(Collection entries)
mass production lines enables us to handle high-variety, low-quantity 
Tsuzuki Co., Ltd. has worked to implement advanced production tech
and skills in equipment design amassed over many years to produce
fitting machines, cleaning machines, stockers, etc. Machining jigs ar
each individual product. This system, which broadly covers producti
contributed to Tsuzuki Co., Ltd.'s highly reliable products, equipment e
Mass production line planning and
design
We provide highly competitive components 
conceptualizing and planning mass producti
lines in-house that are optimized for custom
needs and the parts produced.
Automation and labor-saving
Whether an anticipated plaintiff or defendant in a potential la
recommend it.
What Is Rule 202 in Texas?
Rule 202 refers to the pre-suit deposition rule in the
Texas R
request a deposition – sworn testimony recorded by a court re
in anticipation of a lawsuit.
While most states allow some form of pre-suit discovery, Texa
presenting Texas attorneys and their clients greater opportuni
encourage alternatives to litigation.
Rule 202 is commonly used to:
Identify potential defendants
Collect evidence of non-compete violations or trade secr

==

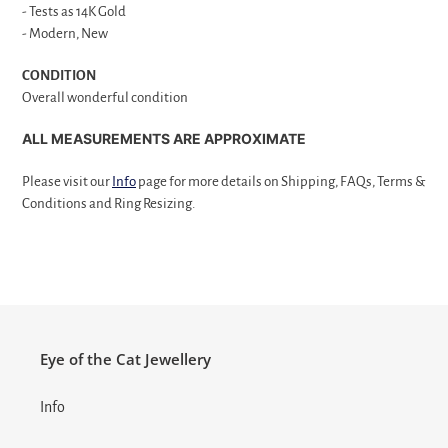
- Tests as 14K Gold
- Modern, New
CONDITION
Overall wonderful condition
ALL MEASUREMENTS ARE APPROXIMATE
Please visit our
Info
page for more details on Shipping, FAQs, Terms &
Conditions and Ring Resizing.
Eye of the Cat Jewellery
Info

» **DIRECTIONS**:
Run a filter over the data above and keep each line that contains the word "planning".

» **ANSWER BELOW**:
Mass production line planning and
conceptualizing and planning mass producti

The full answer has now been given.